Ma qui, in queste brevi note, non parleremo del secolare e fumoso problema estetico, quando di società e di arte contemporanea. Ed è proprio all’interno della sociologia dell’arte che possiamo spiegare la manifestazione artistica del nostro presente e del recente passato.
L’enigma ironico dell’arte contemporanea è il seguente: l’arte non ha forse più niente da dire, ma sa perfettamente come dirlo. Enunciazione paradossale e sibillina che forse diverrà chiara fra poco.
La storia dell’arte contemporanea inizia con lo spostamento del baricentro dal vecchio continente (che rimane però ancora attivo) agli Stati Uniti, in particolare verso New York.
Nel nuovo mondo, l’arte imbocca con decisione la strada iniziata in Europa di ribaltamento dei canoni classici. Si pensi all’espressionismo astratto, nato negli anni Trenta, di cui Pollock è il rappresentante più noto, alla sua poetica del gesto: non ha importanza il risultato, cosa viene rappresentato, ma il gesto, quasi rituale, che lo produce.
Ed è ancora il gesto ad avere importanza nell’arte informale: Lucio Fontana taglia le tele e le mostra. Cosa significano in sé? Nulla. Conta il gesto di rottura con la tradizione.
Continuando con questo elenco esemplificativo, la Pop Art che riprende l’immagine commerciale come nuovo linguaggio universale senza più tenere conto dell’intimità dell’artista (Warhol), o la minimal art (siamo già negli anni Sessanta) che riscopre la semplicità dei volumi e primitivi.
Non solo il senso del bello non si realizza nell’arte contemporanea, ma neppure viene perseguito. Non interessa semplicemente.
Chi vi scrive, pur essendo un “conservatore” ammiratore dell’arte figurativa dei secoli passati, sostiene che vi sia un peculiare senso di piacere che ci può derivare dalla fruizione dell’arte contemporanea: le parole che intorno ad essa si spendono.

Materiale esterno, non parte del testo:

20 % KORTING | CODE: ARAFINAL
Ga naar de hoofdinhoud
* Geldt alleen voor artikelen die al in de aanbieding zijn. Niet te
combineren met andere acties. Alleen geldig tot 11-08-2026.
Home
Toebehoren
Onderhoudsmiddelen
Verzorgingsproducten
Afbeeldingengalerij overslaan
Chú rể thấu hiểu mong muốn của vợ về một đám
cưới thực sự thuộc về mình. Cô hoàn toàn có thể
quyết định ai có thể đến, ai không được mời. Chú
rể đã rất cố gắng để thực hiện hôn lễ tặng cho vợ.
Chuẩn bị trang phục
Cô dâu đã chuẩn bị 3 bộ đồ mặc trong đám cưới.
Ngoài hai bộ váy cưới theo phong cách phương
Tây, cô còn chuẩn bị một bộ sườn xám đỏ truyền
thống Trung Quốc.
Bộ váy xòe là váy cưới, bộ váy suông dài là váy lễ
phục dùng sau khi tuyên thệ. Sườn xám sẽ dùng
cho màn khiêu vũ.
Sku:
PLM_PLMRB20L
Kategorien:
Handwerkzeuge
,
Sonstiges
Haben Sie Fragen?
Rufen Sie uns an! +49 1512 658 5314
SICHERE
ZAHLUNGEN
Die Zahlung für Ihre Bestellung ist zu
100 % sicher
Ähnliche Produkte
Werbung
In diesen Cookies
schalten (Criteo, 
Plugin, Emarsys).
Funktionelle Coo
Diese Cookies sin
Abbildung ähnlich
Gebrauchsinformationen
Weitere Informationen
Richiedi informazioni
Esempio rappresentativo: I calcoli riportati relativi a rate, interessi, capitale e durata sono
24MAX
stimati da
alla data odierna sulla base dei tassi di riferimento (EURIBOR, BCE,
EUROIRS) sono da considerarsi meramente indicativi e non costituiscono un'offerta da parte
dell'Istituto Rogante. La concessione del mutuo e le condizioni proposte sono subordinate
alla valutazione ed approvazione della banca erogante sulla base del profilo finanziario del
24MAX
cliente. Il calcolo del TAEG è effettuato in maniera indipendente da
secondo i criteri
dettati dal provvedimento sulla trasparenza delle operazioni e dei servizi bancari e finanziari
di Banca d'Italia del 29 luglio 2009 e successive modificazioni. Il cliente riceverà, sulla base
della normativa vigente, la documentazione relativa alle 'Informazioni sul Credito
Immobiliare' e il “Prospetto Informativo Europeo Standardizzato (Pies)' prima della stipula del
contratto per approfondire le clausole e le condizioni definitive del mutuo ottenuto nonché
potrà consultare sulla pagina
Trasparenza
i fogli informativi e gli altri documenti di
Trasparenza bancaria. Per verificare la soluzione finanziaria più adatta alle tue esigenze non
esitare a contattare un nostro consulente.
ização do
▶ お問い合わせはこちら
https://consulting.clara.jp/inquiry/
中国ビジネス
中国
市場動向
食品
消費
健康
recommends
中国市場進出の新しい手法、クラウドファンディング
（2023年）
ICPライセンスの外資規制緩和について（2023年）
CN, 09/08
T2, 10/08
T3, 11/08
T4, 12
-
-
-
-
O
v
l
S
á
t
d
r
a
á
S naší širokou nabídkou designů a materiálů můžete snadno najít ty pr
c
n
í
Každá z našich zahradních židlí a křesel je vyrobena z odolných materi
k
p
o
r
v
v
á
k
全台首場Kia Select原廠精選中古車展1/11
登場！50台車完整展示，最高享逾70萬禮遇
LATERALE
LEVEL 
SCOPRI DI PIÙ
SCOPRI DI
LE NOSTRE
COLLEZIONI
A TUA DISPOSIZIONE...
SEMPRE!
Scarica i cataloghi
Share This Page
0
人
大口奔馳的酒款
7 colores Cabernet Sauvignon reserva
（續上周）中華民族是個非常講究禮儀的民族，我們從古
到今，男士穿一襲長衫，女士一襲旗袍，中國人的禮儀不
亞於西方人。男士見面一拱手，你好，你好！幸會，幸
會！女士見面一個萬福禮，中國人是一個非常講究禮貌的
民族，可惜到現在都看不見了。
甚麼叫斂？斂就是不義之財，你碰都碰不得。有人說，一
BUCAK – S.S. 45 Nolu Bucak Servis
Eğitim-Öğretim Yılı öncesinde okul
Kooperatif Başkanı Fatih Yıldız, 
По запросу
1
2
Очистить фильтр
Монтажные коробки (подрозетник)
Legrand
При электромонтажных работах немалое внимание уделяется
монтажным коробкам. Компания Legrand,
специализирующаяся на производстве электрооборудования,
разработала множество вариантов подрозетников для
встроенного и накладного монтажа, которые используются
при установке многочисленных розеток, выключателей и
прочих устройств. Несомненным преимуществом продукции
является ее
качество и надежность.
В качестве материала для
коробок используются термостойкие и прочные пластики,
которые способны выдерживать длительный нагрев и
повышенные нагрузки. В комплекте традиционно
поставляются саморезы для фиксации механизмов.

I concetti che giustificano quei gesti e quegli oggetti, spesso inerti e qualche volta poco comunicativi, sono la vera arte. Se le pitture del passato erano il frutto di tecnica e perizia su cui si poteva teorizzare a posteriori, l’arte contemporanea nasce prima come parole e poi come gesto-prodotto. Ma, e non so quanto questa posizione sia originale non seguendo la letteratura critica, è la prima parte a costituire prodotto artistico. Installazioni e immagini scompariranno nel passato prossimo futuro, e rimarranno le giustificazioni concettuali che le avranno generate.
Si tratta, è giusto dirlo, spesso di puro gioco intellettuale fine a se stesso (o in qualche caso finalizzato a far alzare la quotazione sul mercato di un certo artista); tale gioco intellettuale non sempre è calato nel contesto storico contingente e frutto dello spirito del tempo, come siamo abituati a pensare l’arte. Il critico che legge oggetti d’arte partoriti dal minimalismo e spiega che gli spazi tra due volumi (un parallelepipedo di legno o di pietra) sono solo “volume in negativo” esemplificativi di una “importanza e valorizzazione del vuoto”, non di significati parliamo, ma di gioco. Di semplice gioco. E vi pare poco?
Se si desidera, quindi, superare quel senso di spaesamento o addirittura di superfluo che ci può cogliere nel frequentare mostre ed esposizioni di arte contemporanea, si consideri che non lì risiede
il senso reale di quegli oggetti e di quelle situazioni, ma nel gioco delle teorie che le hanno generate.